Supplied data →
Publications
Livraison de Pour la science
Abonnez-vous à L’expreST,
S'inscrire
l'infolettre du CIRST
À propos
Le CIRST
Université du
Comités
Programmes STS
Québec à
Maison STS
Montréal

Required work → The material shown above must be written out again in full, exactly as it reads.

Expected answer →
Publications
Livraison de Pour la science
Abonnez-vous à L’expreST,
S'inscrire
l'infolettre du CIRST
À propos
Le CIRST
Université du
Comités
Programmes STS
Québec à
Maison STS
Montréal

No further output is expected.